Re: [PATCH v6 13/16] mm: introduce vma_ensure_detached()
From: Peter Zijlstra
Date: Tue Dec 17 2024 - 05:26:56 EST
On Mon, Dec 16, 2024 at 11:24:16AM -0800, Suren Baghdasaryan wrote:
> vma_start_read() can temporarily raise vm_refcnt of a write-locked and
> detached vma:
>
> // vm_refcnt==1 (attached)
> vma_start_write()
> vma->vm_lock_seq = mm->mm_lock_seq
>
> vma_start_read()
> vm_refcnt++; // vm_refcnt==2
>
> vma_mark_detached()
> vm_refcnt--; // vm_refcnt==1
>
> // vma is detached but vm_refcnt!=0 temporarily
>
> if (vma->vm_lock_seq == mm->mm_lock_seq)
> vma_refcount_put()
> vm_refcnt--; // vm_refcnt==0
>
> This is currently not a problem when freeing the vma because RCU grace
> period should pass before kmem_cache_free(vma) gets called and by that
> time vma_start_read() should be done and vm_refcnt is 0. However once
> we introduce possibility of vma reuse before RCU grace period is over,
> this will become a problem (reused vma might be in non-detached state).

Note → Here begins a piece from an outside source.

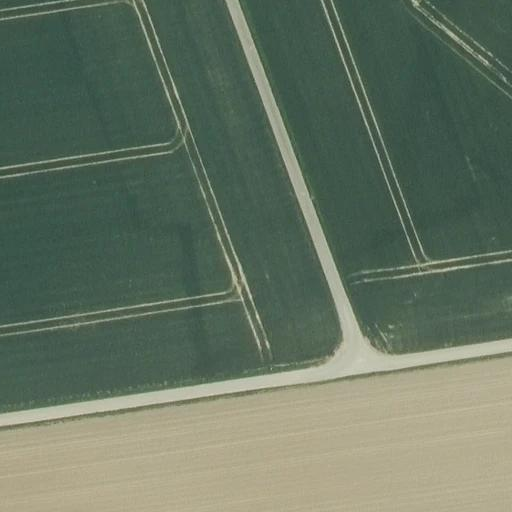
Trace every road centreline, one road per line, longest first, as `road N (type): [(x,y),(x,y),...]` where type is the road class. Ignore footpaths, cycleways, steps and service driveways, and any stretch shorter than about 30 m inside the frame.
road 1 (track): [(235,0),(370,366)]
road 2 (track): [(0,422),(370,366)]
road 3 (track): [(370,366),(511,346)]
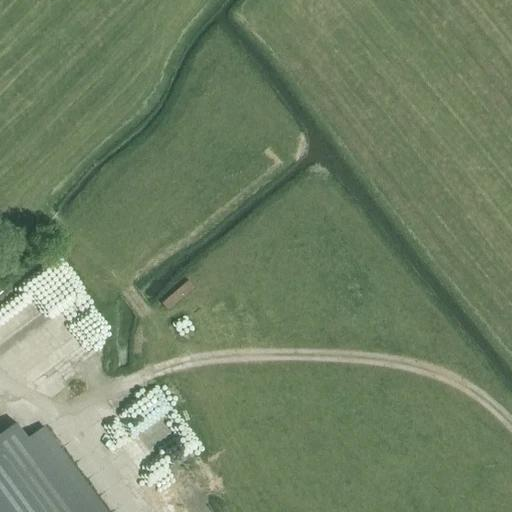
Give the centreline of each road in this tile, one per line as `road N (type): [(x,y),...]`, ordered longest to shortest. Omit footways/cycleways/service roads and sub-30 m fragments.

> Introduce vma_ensure_detached() for the writer to wait for readers until
> they exit vma_start_read().
So aside from the lockdep problem (which I think is fixable), the normal
way to fix the above is to make dec_and_test() do the kmem_cache_free().
Then the last user does the free and everything just works.